Che voi siate appassionati di football americano o di calcio o di qualsiasi altro sport avrete notato, anche guardando una partita alla televisione, come nello stesso volgere del match le situazioni possono radicalmente cambiare a favore dell’una o dell’altra squadra. In maniera quasi imponderabile. Spesso non si tratta di crolli fisici ma solo di crolli mentali.

Negli sport individuali un allenatore deve sostenere l’atleta e l’atleta deve trovare dentro di sé le motivazioni per vincere. Negli sport di squadra è, se vogliamo, tutto più facile e, al tempo stesso, complicato. La squadra è come una catena e se uno degli anelli della catena si rompe o si allenta allora la catena si spezza. L’effetto domino può giocare a favore e a sfavore di una squadra. Se la giusta motivazione più trascinare la squadra e i singoli persino oltre i limiti delle proprie capacità è anche vero che un blocco psicologico di pochi, la perdita di motivazione, può determinare il crollo di tutto il collettivo.

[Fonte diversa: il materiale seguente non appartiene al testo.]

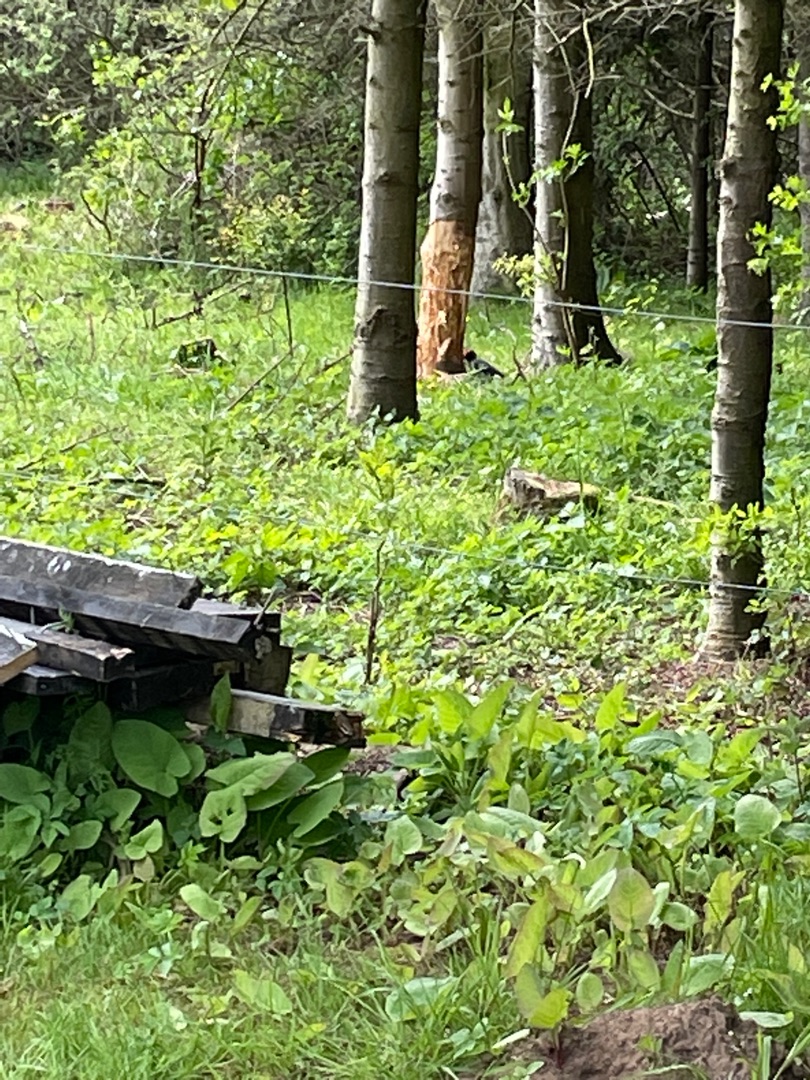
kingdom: Animalia
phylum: Chordata
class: Aves
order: Piciformes
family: Picidae
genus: Dryocopus
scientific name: Dryocopus martius
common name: Sortspætte
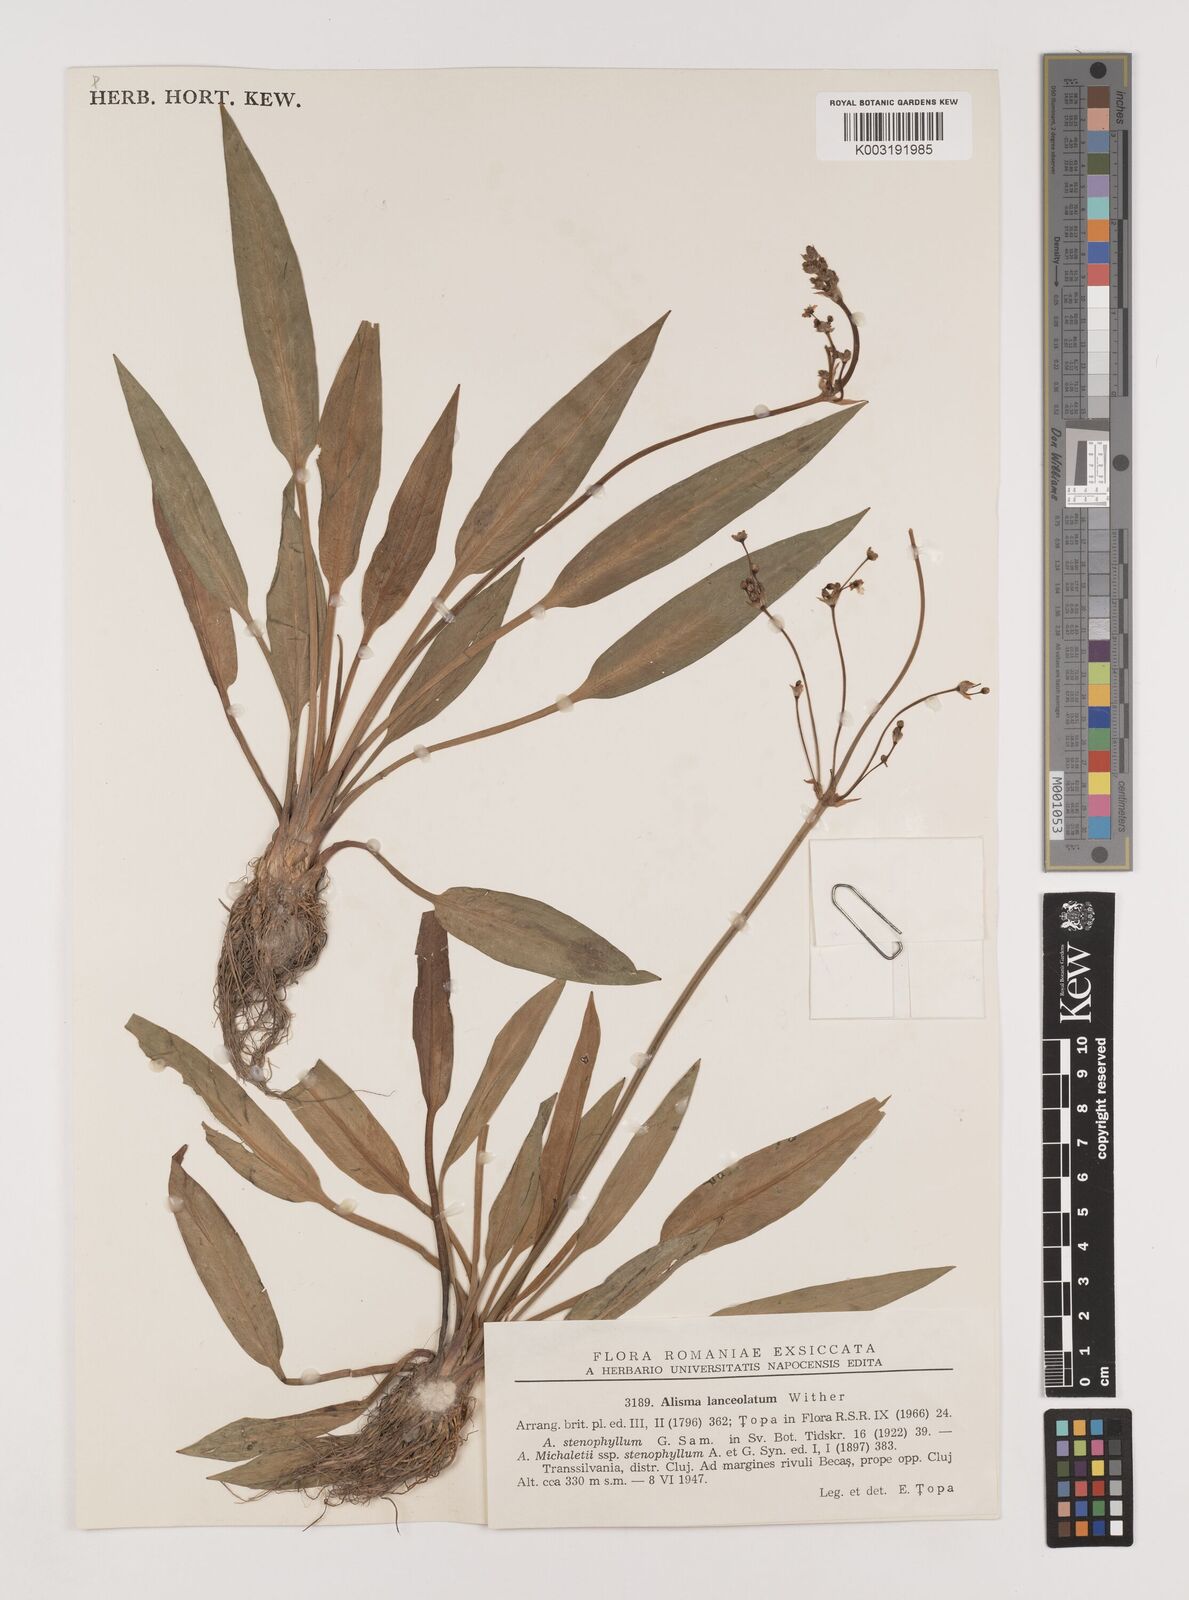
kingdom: Plantae
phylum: Tracheophyta
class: Liliopsida
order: Alismatales
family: Alismataceae
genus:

La psicologia negli sport di squadra è veramente difficile da determinare, da plasmare, ma come dice Al Pacino, bisogna avanzare centimetro dopo centimetro in maniera tale da non avere rimpianti. Si può vincere o si può perdere, ma bisogna vincere e perdere nella consapevolezza di avere dato tutto e di essersi sacrificati per sé stessi e per la squadra.